Under PPACA, today, that $40 million would be divided up among the 100,000 people in the Individual insured market, not 2 million people.  Therefore, each person would have to pay ~$400/year to support those losses for the 2,000 people that were in the high-risk pool, who were moved to the Individual insurance marketplace.

But wait…there’s more… Since the cost is included in the price of health plans today, that means we have to adjust that payment by age!  For a 20-something, it’d be ~$200/year; and for a 60-something, it’d be ~$600/year.   Fast forward to today…  The $400/year would have grown to at least $800/year; and that means a 40-something would be paying $800/year more, while a 20-something pays $400/year, and a 60-something pays $1,200/year more to cover those loses. (3:1 Ratio)

To fix this issue going forward, we need to bring back the High Risk Pools; and we should take a holistic and multi-faceted approach, even thinking outside the box…

Holistically speaking, we should consider the following:

  • State High Risk Pools for lower claim amounts, maybe $250,000/person/year maximum exposure at the State level.
  • National High Risk Pool to cover above the State level of claims, maybe up-to $1 million/person/year maximum.
  • Cost-sharing Program with Providers and Pharmaceutical Firms for claimants that exceed $1 million/person/year; and we can mimic how Medicare for “cost-sharing” as a starting point.
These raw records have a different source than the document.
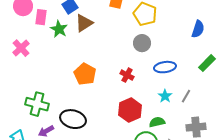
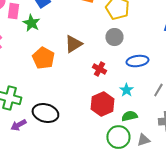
brown triangle: (84, 23) -> (73, 44), moved
orange pentagon: (85, 74) -> (43, 58), moved
cyan star: (165, 96) -> (126, 90), moved

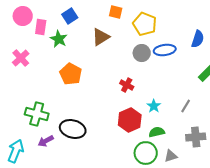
brown triangle: (73, 44) -> (101, 37), moved
blue ellipse: (137, 61) -> (165, 50), moved

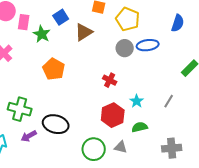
blue square: (70, 16) -> (61, 17), moved
blue semicircle: (198, 39) -> (178, 23), moved
gray cross: (196, 137) -> (172, 148), moved
green circle: (146, 153) -> (94, 149), moved
gray triangle: (171, 156) -> (121, 147), moved, turned 32

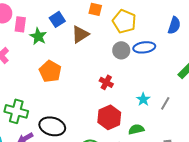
cyan star: (137, 101) -> (143, 99), moved

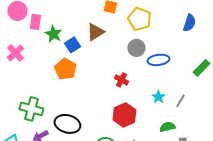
blue square: (57, 19) -> (72, 45), moved
blue ellipse: (144, 47) -> (158, 60), moved
green semicircle: (136, 129) -> (167, 127), moved

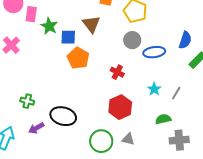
blue semicircle: (189, 23) -> (185, 40), moved
brown triangle: (95, 32) -> (91, 24), turned -36
blue square: (72, 45) -> (68, 37), turned 35
orange pentagon: (65, 69) -> (78, 58), moved
green cross: (31, 109) -> (27, 101), size x0.6

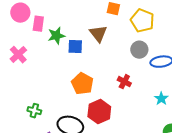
green star: (49, 26) -> (56, 36), turned 30
orange pentagon: (78, 58) -> (82, 84), moved
red hexagon: (120, 107) -> (99, 112), moved

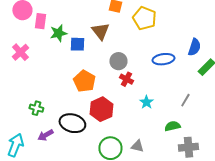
gray circle: (139, 50) -> (118, 61), moved
cyan star: (161, 99) -> (146, 102), moved

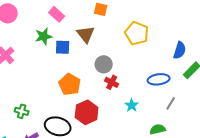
yellow pentagon: (144, 18) -> (137, 33), moved
pink rectangle: (40, 21) -> (57, 14), moved, turned -56
blue ellipse: (163, 59) -> (159, 79), moved

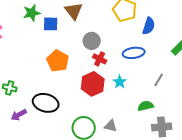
blue semicircle: (180, 50) -> (149, 26), moved
blue ellipse: (159, 79) -> (134, 53), moved
red hexagon: (87, 112) -> (93, 84), moved

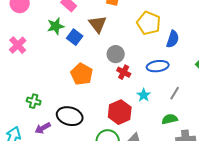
blue square: (51, 24) -> (75, 37), turned 35
gray line: (159, 80) -> (175, 93), moved
red hexagon: (93, 84) -> (120, 112), moved

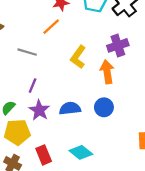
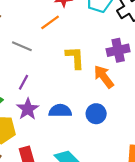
yellow L-shape: (78, 57) -> (75, 58), turned 135
orange arrow: (107, 72) -> (104, 77), turned -35

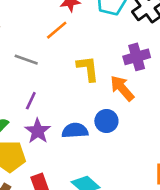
blue circle: (96, 114) -> (106, 121), moved

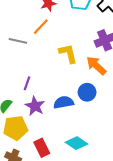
gray line: (26, 60) -> (18, 41), moved

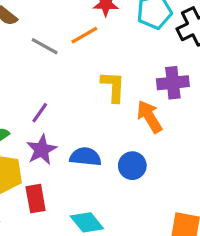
blue circle: (87, 92) -> (132, 166), moved
red rectangle: (42, 148) -> (36, 199), moved

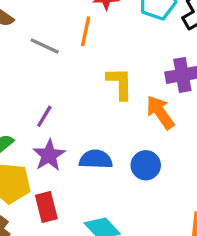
orange line: (84, 35) -> (86, 31), turned -44

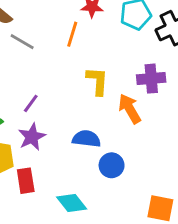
gray line: (45, 46) -> (22, 42), moved
blue semicircle: (96, 159) -> (86, 139), moved
blue circle: (146, 165) -> (112, 165), moved

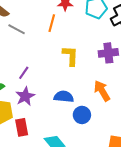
orange arrow: (130, 109) -> (102, 91), moved

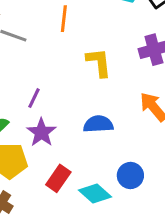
blue circle: (82, 115) -> (130, 175), moved
red rectangle: (22, 127) -> (58, 178), moved, turned 54

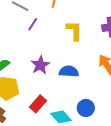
purple line: (34, 98) -> (33, 24), moved
purple star: (41, 132) -> (40, 65), moved

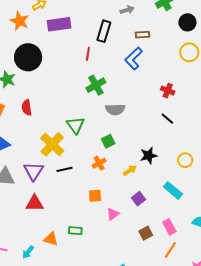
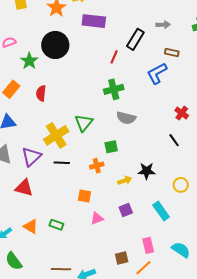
brown square: (146, 233) -> (122, 258), moved

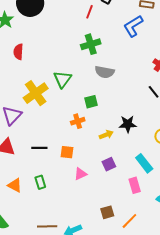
black line: (62, 163) -> (39, 148), moved
green rectangle: (56, 225) -> (40, 182), turned 56
pink rectangle: (148, 245) -> (135, 185), moved

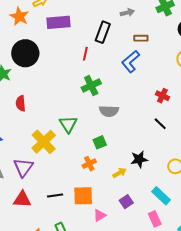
orange square: (67, 152) -> (83, 196), size x1.5

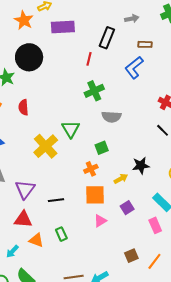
purple triangle: (23, 167) -> (25, 189), moved
orange square: (83, 196) -> (95, 195), moved
red triangle: (22, 199) -> (23, 219), moved

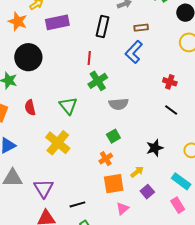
red line: (89, 59) -> (89, 58), moved
green triangle: (71, 129) -> (68, 106), moved
yellow arrow: (121, 179) -> (137, 172), moved
black line: (56, 200) -> (77, 204), moved

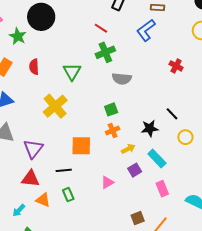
red line: (89, 58) -> (101, 28), turned -72
black line: (171, 110) -> (172, 114), moved
orange cross: (106, 159) -> (113, 130), moved
cyan rectangle: (181, 181) -> (157, 159), moved
orange square: (114, 184) -> (81, 146), moved

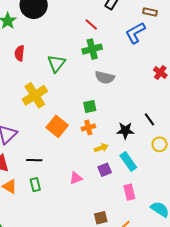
orange square: (81, 146) -> (57, 126), moved, turned 30

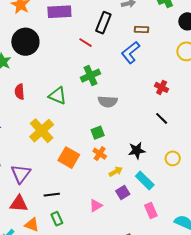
red line: (91, 25) -> (85, 43), moved
green triangle: (56, 63) -> (58, 96), turned -36
black line: (149, 119) -> (162, 118), moved
orange cross: (88, 127) -> (100, 154), turned -32

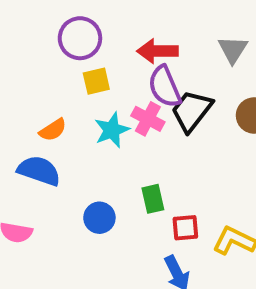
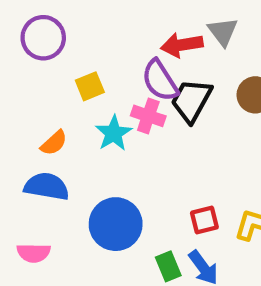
purple circle: (80, 38) -> (43, 38), moved
red arrow: (157, 51) -> (182, 45), moved
green rectangle: (153, 199) -> (168, 266), moved
blue circle: (99, 218) -> (116, 224), size x1.6

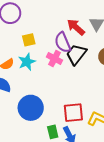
red arrow: (182, 45) -> (76, 27), turned 42
cyan star: (114, 133) -> (27, 62), moved
red square: (204, 220) -> (73, 113), size x1.5

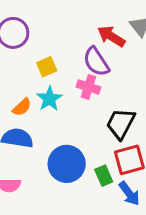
black trapezoid: (76, 54) -> (121, 124), moved
green rectangle: (53, 132) -> (104, 176), moved

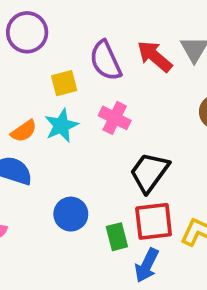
purple semicircle: (96, 62) -> (106, 61), moved
blue circle: (67, 164) -> (71, 214), size x0.7
blue arrow: (129, 194) -> (147, 265), turned 55

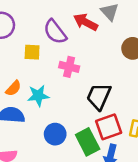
yellow square: (64, 83) -> (32, 52), turned 30
cyan star: (61, 126) -> (38, 96), moved, turned 30
green rectangle: (117, 237) -> (88, 142), size x1.5

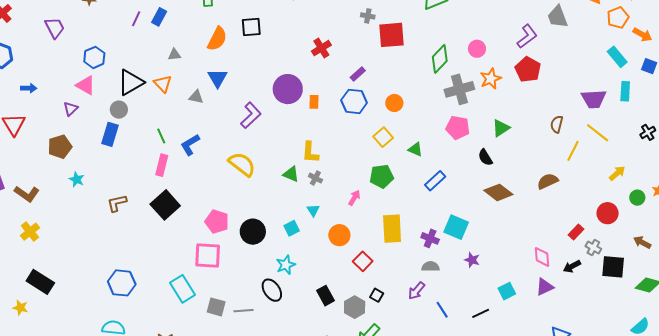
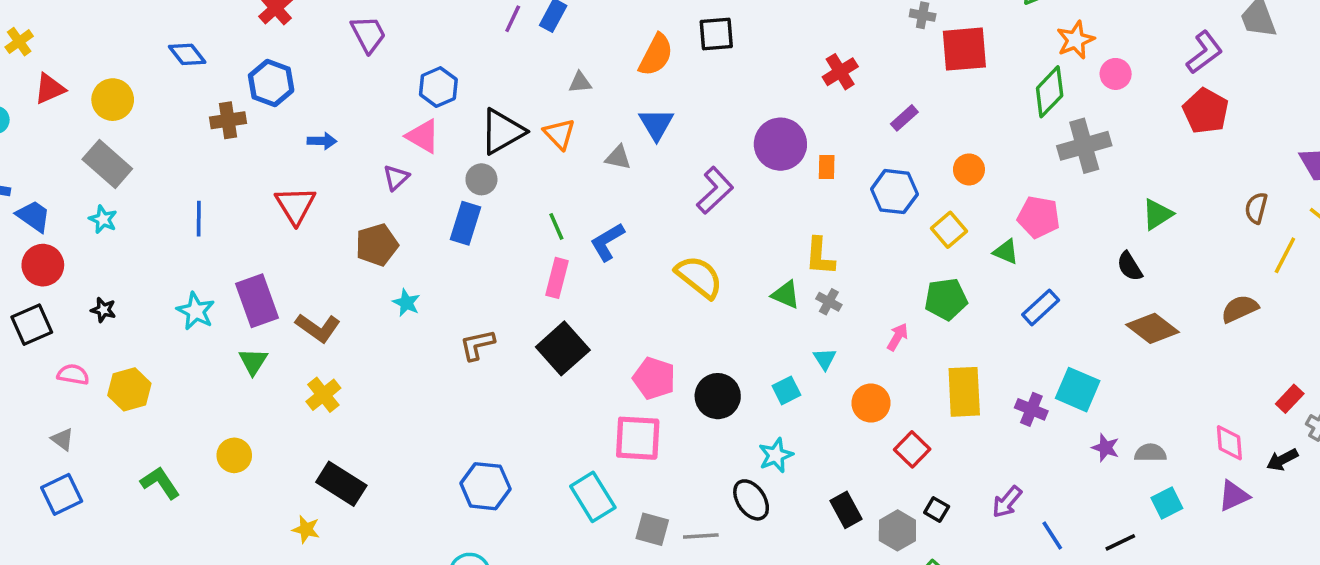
orange star: (491, 79) -> (1076, 40), moved
blue hexagon: (354, 101) -> (894, 192), moved
pink pentagon: (458, 128) -> (1039, 217), moved
gray semicircle: (430, 267) -> (1150, 453), moved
Providers and Drug Manufacturers should be part of the cost-sharing and high risk pool strategy by accepting Medicare Reimbursement Rates for people in the High Risk Pools.
  • Allow Employer Groups to participate in the High Risk Pools for their Employees, contingent that they can show reduced costs for other Employees and their Families.  This should motivate Employers to hire older and potentially high risk individuals, such as those recovering from addiction.